EXERCISE
Set out exactly every line of the entries below, starting at the line that holds "Rendered at 1241 by 1754 pixels." and stopping after the line that holds "Document page, 1241x1754 pixels.".

===== DATA =====

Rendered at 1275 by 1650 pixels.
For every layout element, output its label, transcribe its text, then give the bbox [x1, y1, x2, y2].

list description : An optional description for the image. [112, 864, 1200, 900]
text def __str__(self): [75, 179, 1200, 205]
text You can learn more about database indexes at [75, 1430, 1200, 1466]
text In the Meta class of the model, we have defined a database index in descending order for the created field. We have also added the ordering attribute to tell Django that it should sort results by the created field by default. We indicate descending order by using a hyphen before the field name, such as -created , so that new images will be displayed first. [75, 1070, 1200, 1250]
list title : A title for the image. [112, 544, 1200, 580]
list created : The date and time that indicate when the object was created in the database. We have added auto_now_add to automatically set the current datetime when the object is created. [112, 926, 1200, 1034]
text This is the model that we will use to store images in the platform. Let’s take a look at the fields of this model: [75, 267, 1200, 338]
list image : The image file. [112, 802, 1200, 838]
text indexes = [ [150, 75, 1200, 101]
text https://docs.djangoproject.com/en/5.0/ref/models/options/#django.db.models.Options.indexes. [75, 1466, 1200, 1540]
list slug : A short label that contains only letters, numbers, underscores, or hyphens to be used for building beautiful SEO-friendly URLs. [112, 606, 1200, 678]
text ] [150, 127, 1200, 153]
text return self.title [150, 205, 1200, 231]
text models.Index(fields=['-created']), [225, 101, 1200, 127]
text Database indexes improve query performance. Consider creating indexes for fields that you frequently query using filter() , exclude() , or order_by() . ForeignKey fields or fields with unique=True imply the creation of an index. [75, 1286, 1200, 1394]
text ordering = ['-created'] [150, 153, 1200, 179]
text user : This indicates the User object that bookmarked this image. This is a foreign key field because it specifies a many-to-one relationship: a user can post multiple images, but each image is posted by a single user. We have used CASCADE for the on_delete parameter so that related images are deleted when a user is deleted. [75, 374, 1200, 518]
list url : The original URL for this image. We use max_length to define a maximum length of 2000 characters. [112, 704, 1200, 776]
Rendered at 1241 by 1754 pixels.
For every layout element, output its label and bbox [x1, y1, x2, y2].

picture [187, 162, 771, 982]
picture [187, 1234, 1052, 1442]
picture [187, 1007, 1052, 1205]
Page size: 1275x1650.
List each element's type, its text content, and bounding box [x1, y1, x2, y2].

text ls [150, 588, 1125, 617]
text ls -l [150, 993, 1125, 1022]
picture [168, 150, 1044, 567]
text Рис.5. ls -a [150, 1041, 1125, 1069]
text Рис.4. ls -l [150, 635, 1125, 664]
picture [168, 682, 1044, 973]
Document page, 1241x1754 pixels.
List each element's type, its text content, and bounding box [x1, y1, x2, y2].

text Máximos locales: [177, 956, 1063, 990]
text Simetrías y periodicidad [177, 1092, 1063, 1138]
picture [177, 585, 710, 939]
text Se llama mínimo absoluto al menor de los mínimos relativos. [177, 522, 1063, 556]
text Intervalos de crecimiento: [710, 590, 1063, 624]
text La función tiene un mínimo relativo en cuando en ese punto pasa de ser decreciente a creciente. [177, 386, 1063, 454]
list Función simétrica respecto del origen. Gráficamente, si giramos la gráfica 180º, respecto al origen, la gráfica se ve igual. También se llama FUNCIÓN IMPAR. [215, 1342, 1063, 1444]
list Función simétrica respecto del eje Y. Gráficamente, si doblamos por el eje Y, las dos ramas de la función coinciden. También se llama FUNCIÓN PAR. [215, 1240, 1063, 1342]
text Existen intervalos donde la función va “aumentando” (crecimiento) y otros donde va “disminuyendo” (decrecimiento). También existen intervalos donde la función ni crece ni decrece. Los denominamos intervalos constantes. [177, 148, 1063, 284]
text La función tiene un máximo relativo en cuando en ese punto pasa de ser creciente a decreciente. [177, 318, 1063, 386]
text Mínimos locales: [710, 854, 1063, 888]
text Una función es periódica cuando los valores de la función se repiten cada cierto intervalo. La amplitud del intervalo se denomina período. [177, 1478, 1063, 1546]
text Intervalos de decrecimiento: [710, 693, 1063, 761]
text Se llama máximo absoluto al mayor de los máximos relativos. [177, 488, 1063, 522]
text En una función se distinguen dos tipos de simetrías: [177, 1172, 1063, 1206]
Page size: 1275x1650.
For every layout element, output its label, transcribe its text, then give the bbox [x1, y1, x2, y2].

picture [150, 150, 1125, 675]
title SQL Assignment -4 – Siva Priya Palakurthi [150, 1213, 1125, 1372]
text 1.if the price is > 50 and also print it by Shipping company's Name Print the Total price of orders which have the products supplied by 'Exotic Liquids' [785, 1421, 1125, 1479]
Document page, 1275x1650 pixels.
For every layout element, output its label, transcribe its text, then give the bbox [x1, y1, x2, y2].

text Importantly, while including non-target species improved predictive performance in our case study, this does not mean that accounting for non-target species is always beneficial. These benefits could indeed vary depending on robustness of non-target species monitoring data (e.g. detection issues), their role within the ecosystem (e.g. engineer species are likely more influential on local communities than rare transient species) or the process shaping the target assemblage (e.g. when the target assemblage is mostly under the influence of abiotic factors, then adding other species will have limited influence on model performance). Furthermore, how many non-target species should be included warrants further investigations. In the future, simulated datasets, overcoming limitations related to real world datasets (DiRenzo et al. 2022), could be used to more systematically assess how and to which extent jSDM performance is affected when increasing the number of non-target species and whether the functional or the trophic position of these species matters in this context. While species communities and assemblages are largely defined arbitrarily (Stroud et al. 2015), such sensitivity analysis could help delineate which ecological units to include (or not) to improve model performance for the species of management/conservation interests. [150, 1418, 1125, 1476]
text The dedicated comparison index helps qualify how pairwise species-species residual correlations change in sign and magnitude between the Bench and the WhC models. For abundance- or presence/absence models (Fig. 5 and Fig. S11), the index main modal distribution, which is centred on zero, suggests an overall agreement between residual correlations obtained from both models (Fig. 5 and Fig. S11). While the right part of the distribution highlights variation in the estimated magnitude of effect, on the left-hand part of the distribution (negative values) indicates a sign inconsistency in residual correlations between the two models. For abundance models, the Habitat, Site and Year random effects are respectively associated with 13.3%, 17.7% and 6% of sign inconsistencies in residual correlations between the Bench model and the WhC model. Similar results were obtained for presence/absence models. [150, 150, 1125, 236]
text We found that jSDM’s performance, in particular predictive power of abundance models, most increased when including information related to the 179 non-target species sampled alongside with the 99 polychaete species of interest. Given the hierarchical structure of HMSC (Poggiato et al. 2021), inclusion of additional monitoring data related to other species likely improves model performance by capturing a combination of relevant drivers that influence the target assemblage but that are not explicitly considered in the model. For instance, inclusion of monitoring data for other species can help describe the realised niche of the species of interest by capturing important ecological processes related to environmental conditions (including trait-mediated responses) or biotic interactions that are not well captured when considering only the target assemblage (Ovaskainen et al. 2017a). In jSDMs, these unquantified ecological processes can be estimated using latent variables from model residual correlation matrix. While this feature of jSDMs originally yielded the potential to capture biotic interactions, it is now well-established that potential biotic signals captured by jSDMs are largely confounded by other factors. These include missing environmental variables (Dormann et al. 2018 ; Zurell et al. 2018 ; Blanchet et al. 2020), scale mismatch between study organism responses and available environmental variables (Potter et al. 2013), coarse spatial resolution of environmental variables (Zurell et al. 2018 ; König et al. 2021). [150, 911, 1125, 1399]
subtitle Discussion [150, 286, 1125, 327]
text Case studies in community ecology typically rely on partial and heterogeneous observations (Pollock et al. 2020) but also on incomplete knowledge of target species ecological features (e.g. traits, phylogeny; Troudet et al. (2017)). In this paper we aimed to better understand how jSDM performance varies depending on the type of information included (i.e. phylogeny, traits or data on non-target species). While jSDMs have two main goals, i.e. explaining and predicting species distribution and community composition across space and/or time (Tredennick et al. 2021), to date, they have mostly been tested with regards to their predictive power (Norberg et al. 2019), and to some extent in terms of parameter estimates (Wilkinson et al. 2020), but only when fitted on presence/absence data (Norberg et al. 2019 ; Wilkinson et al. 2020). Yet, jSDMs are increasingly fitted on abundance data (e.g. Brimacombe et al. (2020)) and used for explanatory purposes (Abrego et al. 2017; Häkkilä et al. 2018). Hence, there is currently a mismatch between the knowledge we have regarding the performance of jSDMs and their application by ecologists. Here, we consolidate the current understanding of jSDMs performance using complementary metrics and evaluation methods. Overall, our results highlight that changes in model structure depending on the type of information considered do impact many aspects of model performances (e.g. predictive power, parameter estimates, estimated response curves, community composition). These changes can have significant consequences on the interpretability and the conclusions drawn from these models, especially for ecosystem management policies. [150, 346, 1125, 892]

=====

YOUR SOLUTION
Rendered at 1241 by 1754 pixels.
For every layout element, output its label and bbox [x1, y1, x2, y2].

picture [187, 162, 771, 982]
picture [187, 1234, 1052, 1442]
picture [187, 1007, 1052, 1205]
Page size: 1275x1650.
List each element's type, its text content, and bounding box [x1, y1, x2, y2].

text ls [150, 588, 1125, 617]
text ls -l [150, 993, 1125, 1022]
picture [168, 150, 1044, 567]
text Рис.5. ls -a [150, 1041, 1125, 1069]
text Рис.4. ls -l [150, 635, 1125, 664]
picture [168, 682, 1044, 973]
Document page, 1241x1754 pixels.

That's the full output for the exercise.